First goal - You'll miss him when's gone
What was that I said in the previous post about our only reliable avenue to goal coming from the combination of Andy Brennan and Milos Lujic? Once again Brennan sped past his opponent out wide, crossed the ball into the middle, where Lujic eased the ball home for the early opener. It was a phenomenon that did not go unnoticed even by those who don't normally pay that much attention to the game 'Brennan to Lujic, ole, ole, ole' went the chant.
Second goal - Blink and you'll miss it
Another corner, this time midway during the first half, and the decision to play it short is vindicated.

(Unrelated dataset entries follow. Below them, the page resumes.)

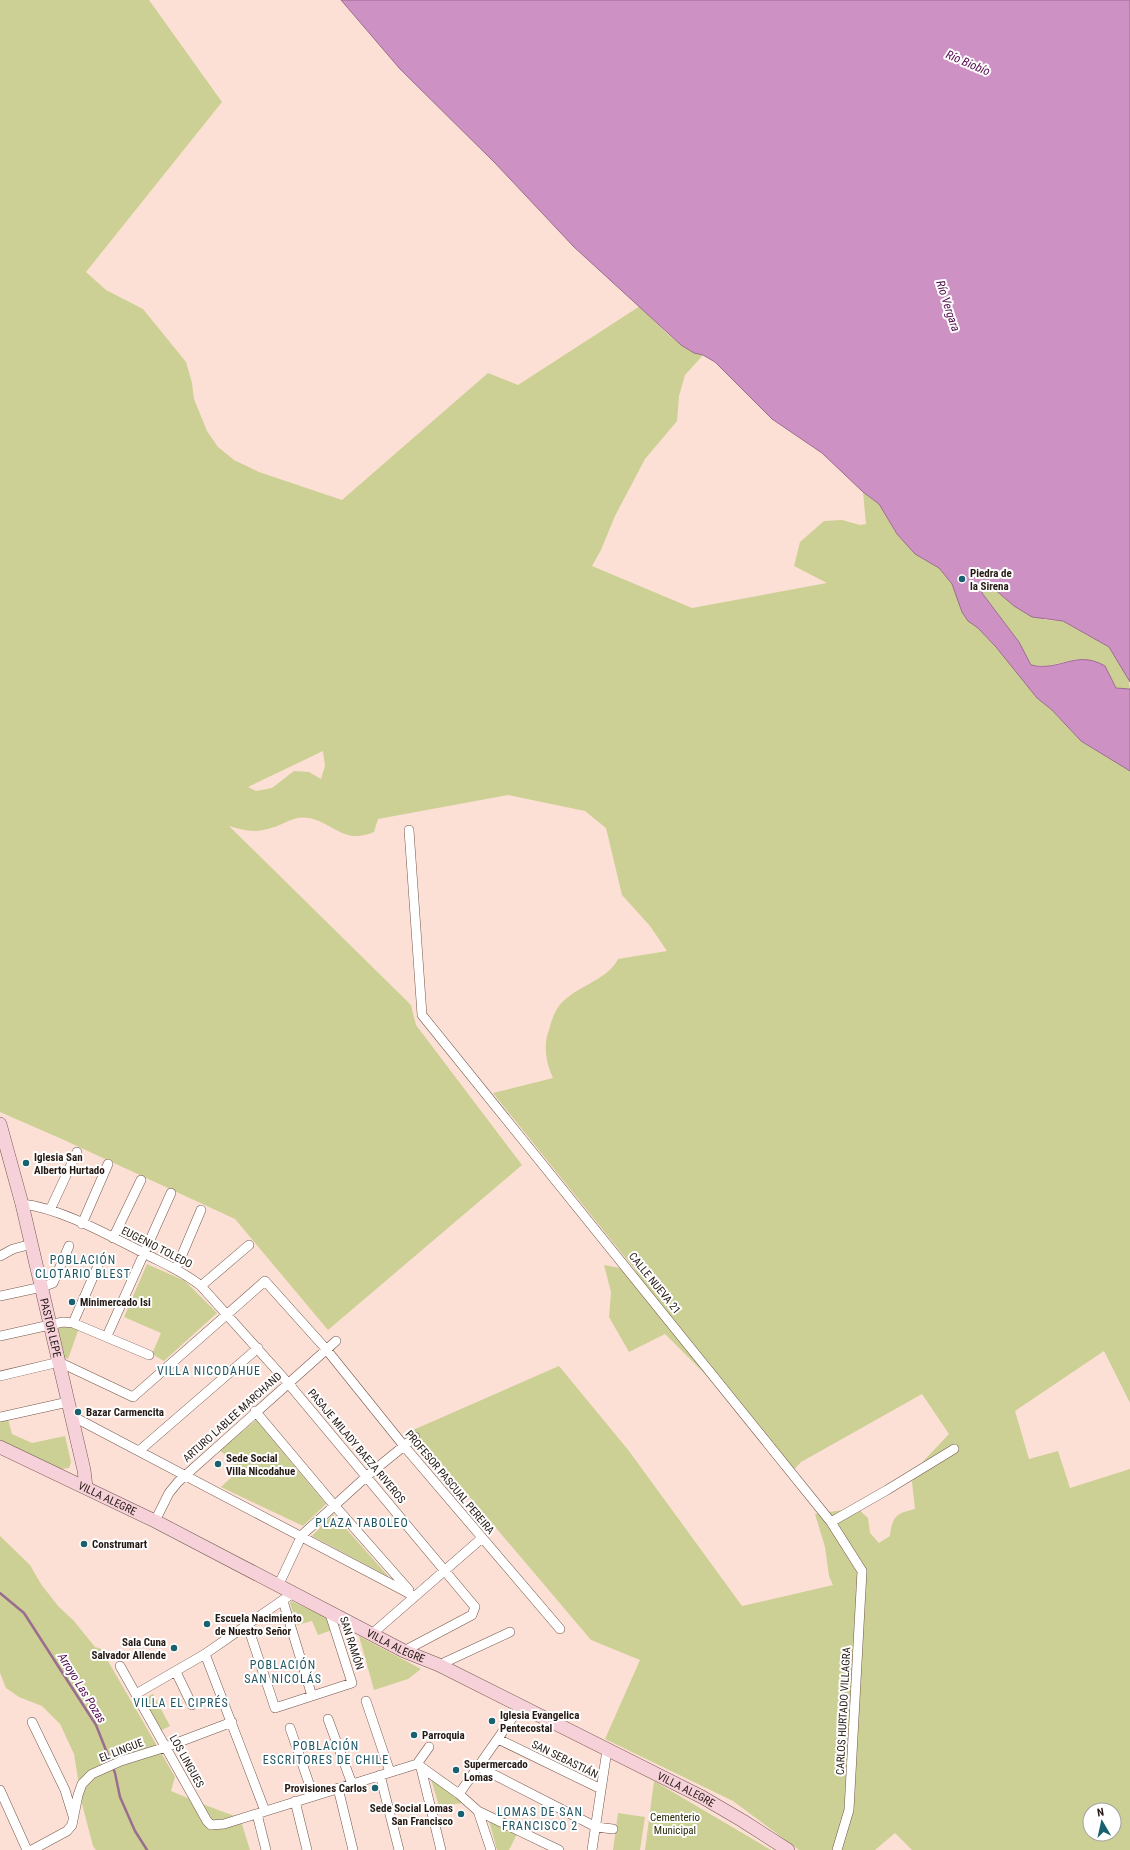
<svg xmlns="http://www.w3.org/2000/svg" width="1130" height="1850" font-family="'Roboto Condensed',sans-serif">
<rect width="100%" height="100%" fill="#fce0d5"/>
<path fill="#ccd094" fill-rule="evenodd" d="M 0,0 L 149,0 L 222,102 L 86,272 L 106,290 L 143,309 L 186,362 L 192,383 L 194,399 L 207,431 L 218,447 L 234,460 L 259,472 L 342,500 L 488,373 L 518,385 L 640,306 C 658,324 678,349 703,355 L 685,375 L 679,396 L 677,421 L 645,459 L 615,516 L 601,550 L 592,566 L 692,608 L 827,583 L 794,566 L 800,542 L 824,521 L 842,520 L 860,525 L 866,524 L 863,492 L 879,504 L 897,534 L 915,554 L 939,568 L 944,574 L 952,584 L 968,621 L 978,628 L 996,647 L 1037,698 L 1052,710 L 1081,741 L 1130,771 L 1130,1403 L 1104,1351 L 1015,1411 L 1029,1459 L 1058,1451 L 1070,1488 L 1130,1469 L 1130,1850 L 912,1850 L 895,1833 L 875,1850 L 799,1850 L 733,1801 L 605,1739 L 640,1660 L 591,1640 L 413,1430 L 559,1366 L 629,1451 L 742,1606 L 833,1585 L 829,1576 L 825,1547 L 815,1514 L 857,1508 L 868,1518 L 870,1533 L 879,1543 L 890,1536 C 892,1516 897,1513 915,1509 L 912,1482 L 916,1469 L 949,1434 L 922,1394 L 801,1462 L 789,1475 L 708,1377 L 665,1334 L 629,1352 L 609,1317 L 611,1292 L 604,1265 L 636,1271 L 493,1093 L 553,1078 C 546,1063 543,1045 549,1030 C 551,1023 553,1015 557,1009 C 570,987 607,982 618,959 L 667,951 L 650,926 L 622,895 L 606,828 L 585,811 L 508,795 L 378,819 L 374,832 C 344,845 334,823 309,818 C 294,815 285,824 271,828 C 255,833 245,831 229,826 L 411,1005 L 416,1025 L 522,1165 L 328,1330 L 235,1219 L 64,1140 L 0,1112 ZM 323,751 L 325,766 L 321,779 L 309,772 L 294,771 L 272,788 L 256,791 L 248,787 ZM 1090,1810 L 1114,1810 L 1114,1834 L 1090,1834 Z
M 987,586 L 992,587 L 1045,620 L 1063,621 L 1109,647 L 1128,676 L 1130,689 L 1116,688 L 1113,682 L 1078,659 L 1046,666 L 1031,665 L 1019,642 L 982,593 L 984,587 Z
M 147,1264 L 185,1281 L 217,1313 L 164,1361 L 152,1354 L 161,1333 L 124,1317 Z
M 64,1325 L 79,1328 L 68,1359 L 63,1357 L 56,1330 Z
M 8,1419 L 12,1434 L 32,1443 L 65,1436 L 71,1462 L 69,1468 L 61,1469 L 0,1440 L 0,1421 Z
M 256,1420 L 326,1504 L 303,1526 L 221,1487 L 239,1470 L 220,1450 Z
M 333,1514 L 389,1577 L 312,1536 Z
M 0,1536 L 30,1565 L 41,1584 L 58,1606 L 74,1621 L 95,1647 L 101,1649 L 175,1777 L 171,1791 L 197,1802 L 240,1818 L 250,1850 L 96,1850 L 93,1846 L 82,1804 L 74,1754 L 60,1724 L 42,1706 L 19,1697 L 6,1688 L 0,1673 Z
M 291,1601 L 328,1618 L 332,1630 L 318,1635 L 312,1621 L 297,1625 L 290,1603 Z
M 359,1636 L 421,1669 L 408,1679 L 374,1690 Z
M 153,1694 L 170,1726 L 160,1731 L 143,1699 Z
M 434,1778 L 463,1803 L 439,1806 L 431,1779 Z
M 654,1781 L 771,1850 L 645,1850 Z
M 618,1813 L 645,1817 L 640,1850 L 613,1850 Z
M 489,1821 L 517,1834 L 509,1850 L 497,1850 Z"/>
<path fill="#ce91c4" stroke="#9b6d8f" d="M 341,0 L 1130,0 L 1130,682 L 1109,647 L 1063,621 L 1032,617 L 1014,606 L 992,587 L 984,587 L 982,593 L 1019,642 L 1031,665 C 1060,672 1076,649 1105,666 L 1116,688 L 1130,689 L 1130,771 L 1081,741 L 1052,710 L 1037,698 L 996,647 L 978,628 L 968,621 L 962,612 L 952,584 L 944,574 L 939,568 L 915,554 L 897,534 L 879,504 L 863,492 L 822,453 L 772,419 L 715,362 L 703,355 L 694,353 L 681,345 L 574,247 L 495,163 L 400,69 Z"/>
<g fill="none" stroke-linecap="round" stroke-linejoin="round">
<path stroke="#9b6d8f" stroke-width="2.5" d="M 0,1593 L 24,1613 L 96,1725 L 115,1773 L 120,1797 L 135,1831 L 147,1850"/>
<g stroke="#73564b" stroke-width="10">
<path id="street" d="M 409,830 L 422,1015 L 831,1522 L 862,1571 L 849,1810 L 837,1850
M 22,1204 C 60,1208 108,1235 142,1252 C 162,1263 183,1271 201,1286 L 288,1383 L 475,1607 L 472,1615 L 404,1651
M 50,1210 L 77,1152
M 82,1224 L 108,1164
M 113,1238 L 141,1180
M 0,1256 L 13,1249 L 32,1244
M 176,1269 L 201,1210
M 201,1286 L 249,1245
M 0,1296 L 42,1287 L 53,1283 L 69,1246
M 73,1323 L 100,1261
M 0,1336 L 63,1322 L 73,1323 L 149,1355
M 107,1336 L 171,1193
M 0,1376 L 59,1362 L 133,1397 L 265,1281 L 326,1349 L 404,1446 L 560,1629
M 255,1411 L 334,1505 L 409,1590
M 72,1416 L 414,1596
M 0,1417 L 68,1402
M 139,1451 L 258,1348
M 155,1521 L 169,1493 L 178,1482 L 336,1341
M 831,1522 L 887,1490 L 954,1449
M 279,1584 L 302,1535 L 367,1476 L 415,1437
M 283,1601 L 312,1696
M 247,1624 L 275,1708 L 352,1683 L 329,1611
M 373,1633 L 482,1538
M 205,1654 L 265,1811
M 439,1665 L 510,1632
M 120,1666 L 207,1821 L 211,1825 L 224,1824 L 417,1764 L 459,1794 L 478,1811 L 491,1850
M 176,1672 L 192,1705
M 136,1694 L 205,1654 L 293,1593
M 366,1701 L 390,1772
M 328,1719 L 352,1784
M 32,1722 L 65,1790 L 73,1816
M 290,1728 L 313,1795
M 498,1739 L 601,1789
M 417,1764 L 429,1747
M 479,1767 L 596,1827 L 613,1829
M 421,1768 L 441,1850
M 380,1775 L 399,1850
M 338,1788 L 353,1850
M 0,1790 L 27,1850
M 459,1794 L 520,1707
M 295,1801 L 307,1850
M 478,1811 L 559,1850
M 257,1814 L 266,1850
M 32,1850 L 67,1831 L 72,1825 L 78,1795 L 82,1784 L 92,1774 L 121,1761 L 166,1747 L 232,1722
M 592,1850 L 607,1750"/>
</g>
<g stroke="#73564b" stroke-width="14">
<g id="secondary">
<path id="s1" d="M 0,1124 L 22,1204 L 84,1470 L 86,1487"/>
<path id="s2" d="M 0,1447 L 155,1521 L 404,1651 L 439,1665 L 702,1797 L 743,1821 L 788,1850"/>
</g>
</g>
<use href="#street" stroke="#fff" stroke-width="9"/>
<use href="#secondary" stroke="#f6d1da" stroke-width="13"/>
</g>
<g fill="#196170" stroke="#fff" stroke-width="1.5">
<circle cx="962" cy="579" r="4"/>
<circle cx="26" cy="1163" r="4"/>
<circle cx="72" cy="1302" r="4"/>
<circle cx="78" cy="1412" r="4"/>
<circle cx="218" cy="1464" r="4"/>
<circle cx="84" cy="1544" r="4"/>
<circle cx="207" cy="1624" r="4"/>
<circle cx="174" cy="1648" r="4"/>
<circle cx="492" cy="1721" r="4"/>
<circle cx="414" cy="1735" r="4"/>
<circle cx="456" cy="1770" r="4"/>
<circle cx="375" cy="1788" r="4"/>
<circle cx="461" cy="1814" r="4"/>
</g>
<g text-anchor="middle" stroke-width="4" stroke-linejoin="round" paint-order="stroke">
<g font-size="11" font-weight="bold" fill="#251914" stroke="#fff" text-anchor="start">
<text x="970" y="577">Piedra de<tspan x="970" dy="13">la Sirena</tspan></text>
<text x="34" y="1161">Iglesia San<tspan x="34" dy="13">Alberto Hurtado</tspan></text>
<text x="80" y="1306">Minimercado Isi</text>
<text x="86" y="1416">Bazar Carmencita</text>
<text x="226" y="1462">Sede Social<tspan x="226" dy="13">Villa Nicodahue</tspan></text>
<text x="92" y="1548">Construmart</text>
<text x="215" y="1622">Escuela Nacimiento<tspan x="215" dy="13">de Nuestro Señor</tspan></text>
<text x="166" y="1646" text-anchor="end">Sala Cuna<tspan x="166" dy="13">Salvador Allende</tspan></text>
<text x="500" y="1719">Iglesia Evangelica<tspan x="500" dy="13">Pentecostal</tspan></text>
<text x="422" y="1739">Parroquia</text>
<text x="464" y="1768">Supermercado<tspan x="464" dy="13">Lomas</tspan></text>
<text x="367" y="1792" text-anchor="end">Provisiones Carlos</text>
<text x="453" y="1812" text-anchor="end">Sede Social Lomas<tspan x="453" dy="13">San Francisco</tspan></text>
</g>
<g font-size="11" fill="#251914" stroke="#fff">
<text transform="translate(157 1247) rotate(27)" y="4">EUGENIO TOLEDO</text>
<text transform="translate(655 1283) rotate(51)" y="4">CALLE NUEVA 21</text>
<text dy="4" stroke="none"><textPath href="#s1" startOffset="210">PASTOR LEPE</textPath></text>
<text transform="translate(232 1417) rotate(-42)" y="4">ARTURO LABLEE MARCHAND</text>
<text transform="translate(357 1446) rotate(50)" y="4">PASAJE MILADY BAEZA RIVEROS</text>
<text transform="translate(450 1482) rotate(50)" y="4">PROFESOR PASCUAL PEREIRA</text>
<text dy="4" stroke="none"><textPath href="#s2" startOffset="119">VILLA ALEGRE</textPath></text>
<text transform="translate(352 1643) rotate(72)" y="4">SAN RAMÓN</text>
<text dy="4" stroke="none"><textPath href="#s2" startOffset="443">VILLA ALEGRE</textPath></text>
<text transform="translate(843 1711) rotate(-87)" y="4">CARLOS HURTADO VILLAGRA</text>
<text transform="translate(121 1750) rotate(-21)" y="4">EL LINGUE</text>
<text transform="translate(565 1759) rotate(26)" y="4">SAN SEBASTIÁN</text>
<text transform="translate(187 1761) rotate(61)" y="4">LOS LINGUES</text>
<text dy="4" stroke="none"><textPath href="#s2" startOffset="767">VILLA ALEGRE</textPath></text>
</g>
<g font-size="11" fill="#2b2c0a" stroke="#fff">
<text x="675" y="1821">Cementerio<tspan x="675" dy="13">Municipal</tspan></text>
</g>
<g font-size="12" font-style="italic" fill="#540b4d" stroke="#fff">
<text transform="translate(968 63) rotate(23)" y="4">Río Biobío</text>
<text transform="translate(948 306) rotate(72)" y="4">Río Vergara</text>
<text transform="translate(82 1688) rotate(58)" y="4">Arroyo Las Pozas</text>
</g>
<g font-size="12" letter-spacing="1" fill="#215764" stroke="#fff">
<text x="83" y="1264">POBLACIÓN<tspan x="83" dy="14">CLOTARIO BLEST</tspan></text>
<text x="209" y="1375">VILLA NICODAHUE</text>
<text x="362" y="1527">PLAZA TABOLEO</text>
<text x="283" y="1669">POBLACIÓN<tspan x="283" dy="14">SAN NICOLÁS</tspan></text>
<text x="181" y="1707">VILLA EL CIPRÉS</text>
<text x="326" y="1750">POBLACIÓN<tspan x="326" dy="14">ESCRITORES DE CHILE</tspan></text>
<text x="540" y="1816">LOMAS DE SAN<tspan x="540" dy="14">FRANCISCO 2</tspan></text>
</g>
</g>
<g transform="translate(1102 1822) rotate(351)"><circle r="19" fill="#ffffff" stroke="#a8a3a1"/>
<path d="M0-3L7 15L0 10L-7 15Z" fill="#196170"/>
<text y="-6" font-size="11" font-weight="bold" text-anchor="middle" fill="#251914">N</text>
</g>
</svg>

While almost everyone - crowd, opposition, seagulls - were going through the motions of waiting for the corner to be sent in deep, Brad Norton received the ball on the edge of the box and somehow managed to sneak his shot through the mess of legs that stood between himself and the goal - though the FFV match report has credited it to Ramazan Tavsancioglu as an own goal.
Third goal - If a goal is scored but no one sees it, does it still count?
Brennan found himself out wide again, sliced in a cross - there's no way it could have been a shot - which seemed to hit the side netting and fall in through a hole in the net. The referee didn't count it initially, and only Brennan was celebrating, but the ref nevertheless went to the linesman on that side of the ground, had a chat, then went over to check the net, and awarded the goal. After the match when I asked Brennan if it had gone in he said yes, and that he was wondering why no one had started cheering.
Fourth goal - It's not a complicated game
With the points secured, and another game to come on Saturday - which will make it three games in nine days - some players were given an early rest and others were brought on to clean up the scraps of a disappointing Dandenong Thunder side. And thus David Stirton, who has suffered from form and and injury concerns since arriving at South from Bentleigh, came off the bench and slotted home from a regulation through ball. He seemed pretty stoked with the goal, which was a nice touch.
Fifth goal - On love
As Leigh Minopoulos streamed forward late in the game, he found himself with a decision to make - to lay off the ball to the right, or to the left. To the right was Nick Epifano, to the left Iqi Jawadi, both former Dandenong Thunder players. What tension was left in this game was heightened significantly by the sight of this complex ethical dilemma being played out in real time. Minopoulos chose left, Jawadi scored and the entire side rushed around the little midfielder who doesn't get to score a lot of goals - all of course except for Epifano, who sullenly stayed apart from the celebration. Later he managed a brief moment of solidarity with the bloke he's reputedly closest to in the change rooms, but it looked sad, him not being able to show instinctive joy for his friend's accomplishment. It may have been Aristotle who said that you can't love something which does not have the capacity to love you in return - is it therefore possible that Epifano can't be loved for the simple reason that he does not have the capacity of giving love? As an alleged human being, and not an automaton or android, does this make him pitiable rather than hate worthy?
Saturday arvo at the erratic Northcote City, to round out the first half of the home and away season.
Our crowd counter estimates that the crowd was made up of approximately 290 people.
The Kids Are Alright
Some of the Enosi 59 crew were back in attendance last night - on a school night, no less - and no, I don't believe the rumour that they spent the first half in a corporate box. Things seem to be gelling a little more between the new and the old, and I'm not only saying that because one of the kids was offering people some of his peanuts. The chanting, when people could be arsed, was back to its shambolic best, with references to Blue Thunder Kosta's terrible old man hat, the wooden spoon that took the place of an actual drumstick, and other chants directed at the authorities which visiting stadium enthusiast Les Street described as 'subversive'. I assume that he was referring to the 'we're gonna breakaway/fuck the FFA chant'; but perhaps more subversive and petulant was the moment when, after having being asked Kosta to cut out the swearing on request from President Leo Athanasakis, only for the request to be met with an even heartier rendition of a swearing related chant once Kosta left the vicinity.